Stored data entries
_ _ _

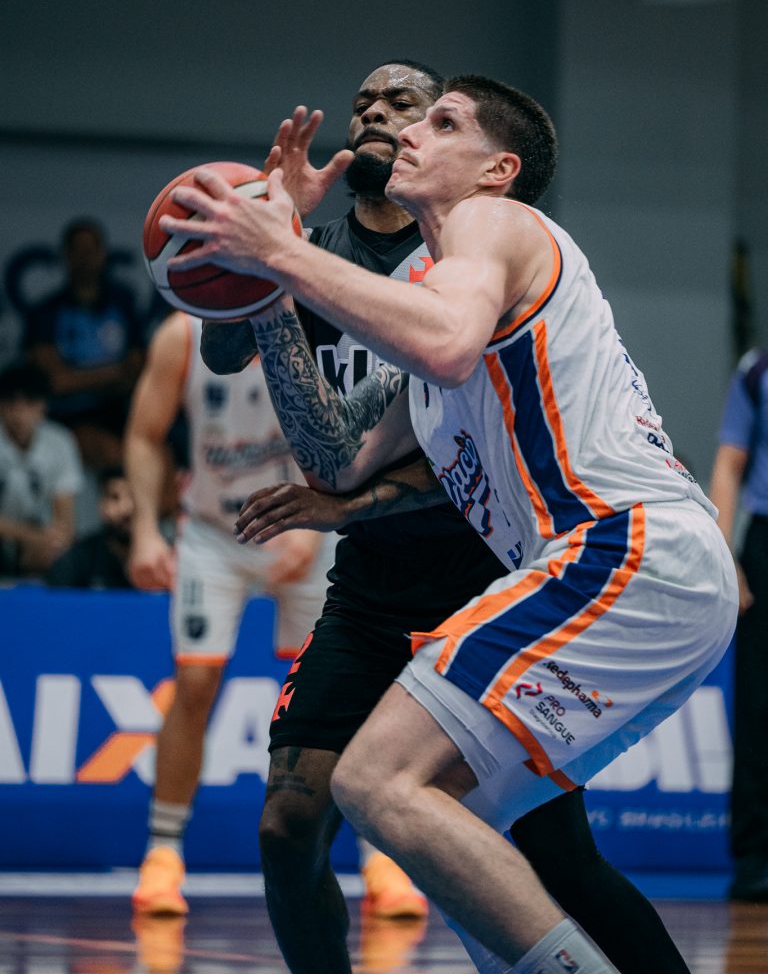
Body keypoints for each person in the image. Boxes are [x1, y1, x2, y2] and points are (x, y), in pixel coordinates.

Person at [165, 73, 738, 974]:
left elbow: (445, 343)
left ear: (496, 169)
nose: (407, 131)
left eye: (441, 120)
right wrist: (271, 290)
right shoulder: (432, 292)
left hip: (620, 549)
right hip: (628, 573)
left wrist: (282, 251)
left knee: (373, 781)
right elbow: (334, 460)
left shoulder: (493, 222)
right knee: (450, 825)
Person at [125, 309, 332, 917]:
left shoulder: (317, 316)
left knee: (339, 688)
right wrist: (144, 529)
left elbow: (358, 427)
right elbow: (143, 434)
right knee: (194, 682)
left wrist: (319, 514)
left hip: (307, 520)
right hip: (215, 533)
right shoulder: (181, 334)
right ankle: (163, 854)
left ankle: (381, 860)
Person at [710, 347, 768, 902]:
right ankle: (754, 861)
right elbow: (729, 465)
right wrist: (727, 557)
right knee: (758, 707)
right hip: (765, 545)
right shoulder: (757, 370)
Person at [23, 217, 146, 469]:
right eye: (78, 250)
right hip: (67, 416)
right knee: (104, 449)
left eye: (91, 250)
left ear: (103, 254)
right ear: (66, 255)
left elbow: (138, 369)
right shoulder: (46, 312)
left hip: (122, 411)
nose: (85, 258)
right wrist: (115, 373)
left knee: (158, 446)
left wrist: (82, 378)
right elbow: (56, 381)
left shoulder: (123, 304)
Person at [0, 359, 84, 580]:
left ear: (43, 406)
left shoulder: (60, 442)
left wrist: (51, 539)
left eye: (29, 402)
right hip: (11, 533)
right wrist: (29, 535)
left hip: (36, 534)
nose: (19, 412)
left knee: (57, 550)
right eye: (11, 402)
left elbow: (65, 521)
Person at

_ _ _

** PROBLEM DESCRIPTION **
State how many lines in the records above contain the word "knee". Write the number alone.

** EXERCISE ANSWER **
8